MATERIAL SHOWN Block Start

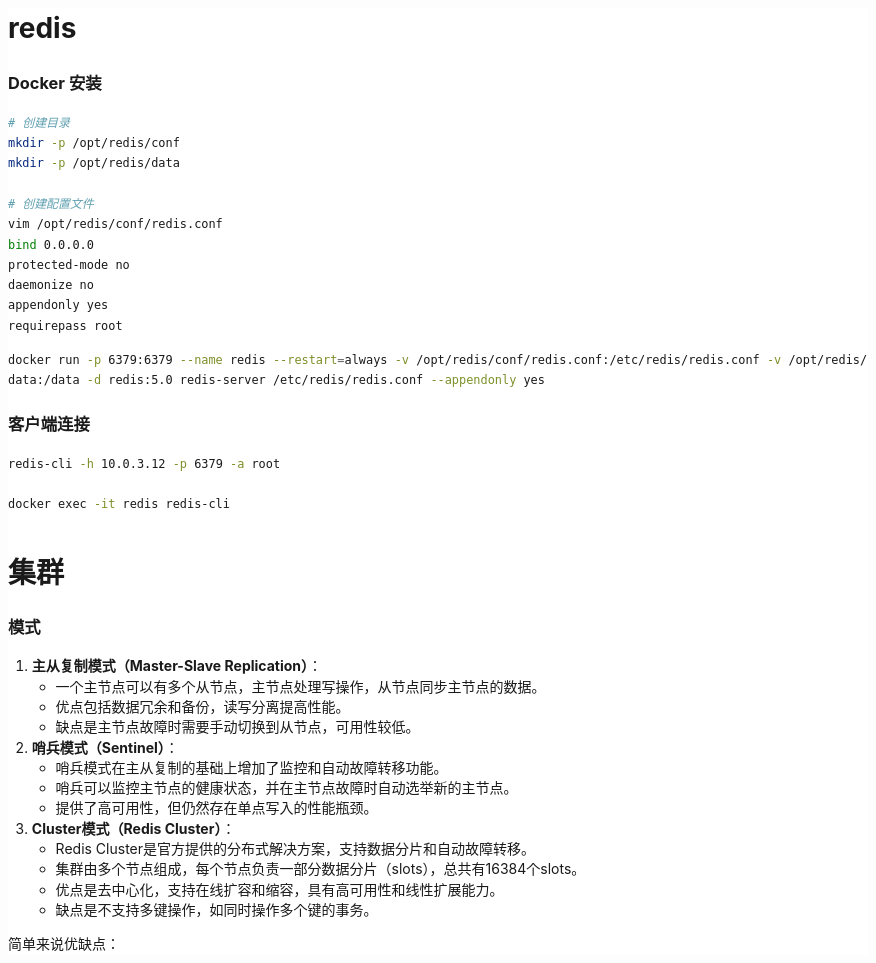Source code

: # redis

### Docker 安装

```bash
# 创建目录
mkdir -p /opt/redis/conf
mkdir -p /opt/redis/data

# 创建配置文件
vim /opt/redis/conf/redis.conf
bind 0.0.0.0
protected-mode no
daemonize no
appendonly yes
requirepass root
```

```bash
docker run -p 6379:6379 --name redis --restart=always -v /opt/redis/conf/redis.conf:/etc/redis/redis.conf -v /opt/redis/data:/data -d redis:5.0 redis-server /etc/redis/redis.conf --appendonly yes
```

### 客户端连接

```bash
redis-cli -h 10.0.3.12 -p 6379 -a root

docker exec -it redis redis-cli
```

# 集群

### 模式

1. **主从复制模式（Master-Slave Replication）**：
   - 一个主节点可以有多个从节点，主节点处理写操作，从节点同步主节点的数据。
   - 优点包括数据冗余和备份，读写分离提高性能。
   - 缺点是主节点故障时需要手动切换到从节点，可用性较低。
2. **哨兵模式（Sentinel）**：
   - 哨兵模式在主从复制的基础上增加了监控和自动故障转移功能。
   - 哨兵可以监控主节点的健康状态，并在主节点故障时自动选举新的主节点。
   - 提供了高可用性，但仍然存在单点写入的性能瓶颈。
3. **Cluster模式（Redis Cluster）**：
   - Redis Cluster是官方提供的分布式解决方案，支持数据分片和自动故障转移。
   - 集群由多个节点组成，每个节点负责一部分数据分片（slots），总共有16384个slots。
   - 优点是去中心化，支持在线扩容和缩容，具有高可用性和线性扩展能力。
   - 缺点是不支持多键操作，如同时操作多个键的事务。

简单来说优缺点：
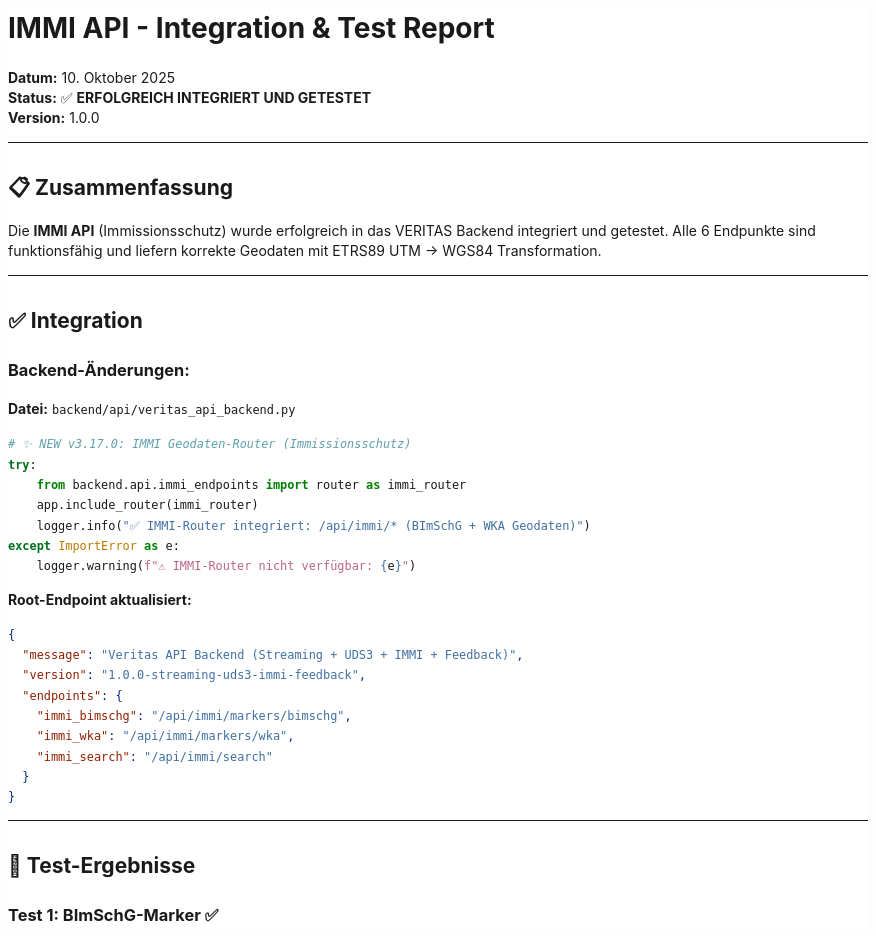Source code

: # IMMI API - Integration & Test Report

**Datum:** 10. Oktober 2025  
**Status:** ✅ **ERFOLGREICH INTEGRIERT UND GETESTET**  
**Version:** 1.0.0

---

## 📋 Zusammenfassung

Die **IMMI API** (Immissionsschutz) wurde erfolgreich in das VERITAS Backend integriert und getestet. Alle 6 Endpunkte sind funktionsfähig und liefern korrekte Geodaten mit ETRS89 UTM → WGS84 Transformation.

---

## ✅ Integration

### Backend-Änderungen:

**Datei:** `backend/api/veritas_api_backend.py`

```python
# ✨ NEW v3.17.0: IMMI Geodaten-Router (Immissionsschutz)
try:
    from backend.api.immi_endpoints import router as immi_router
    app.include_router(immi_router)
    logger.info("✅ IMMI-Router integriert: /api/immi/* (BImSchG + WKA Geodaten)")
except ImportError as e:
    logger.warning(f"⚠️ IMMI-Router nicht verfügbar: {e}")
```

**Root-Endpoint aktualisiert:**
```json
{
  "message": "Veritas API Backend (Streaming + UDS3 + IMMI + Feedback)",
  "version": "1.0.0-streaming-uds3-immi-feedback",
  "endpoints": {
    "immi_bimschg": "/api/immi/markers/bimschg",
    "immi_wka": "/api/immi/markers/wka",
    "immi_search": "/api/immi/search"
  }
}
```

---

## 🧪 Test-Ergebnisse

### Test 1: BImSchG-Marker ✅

MATERIAL SHOWN Block End

◆ PROBLEM STATEMENT: Each line that holds the word "conf" should be extracted from the records.

◆ TASK RESULT:
mkdir -p /opt/redis/conf
vim /opt/redis/conf/redis.conf
docker run -p 6379:6379 --name redis --restart=always -v /opt/redis/conf/redis.conf:/etc/redis/redis.conf -v /opt/redis/data:/data -d redis:5.0 redis-server /etc/redis/redis.conf --appendonly yes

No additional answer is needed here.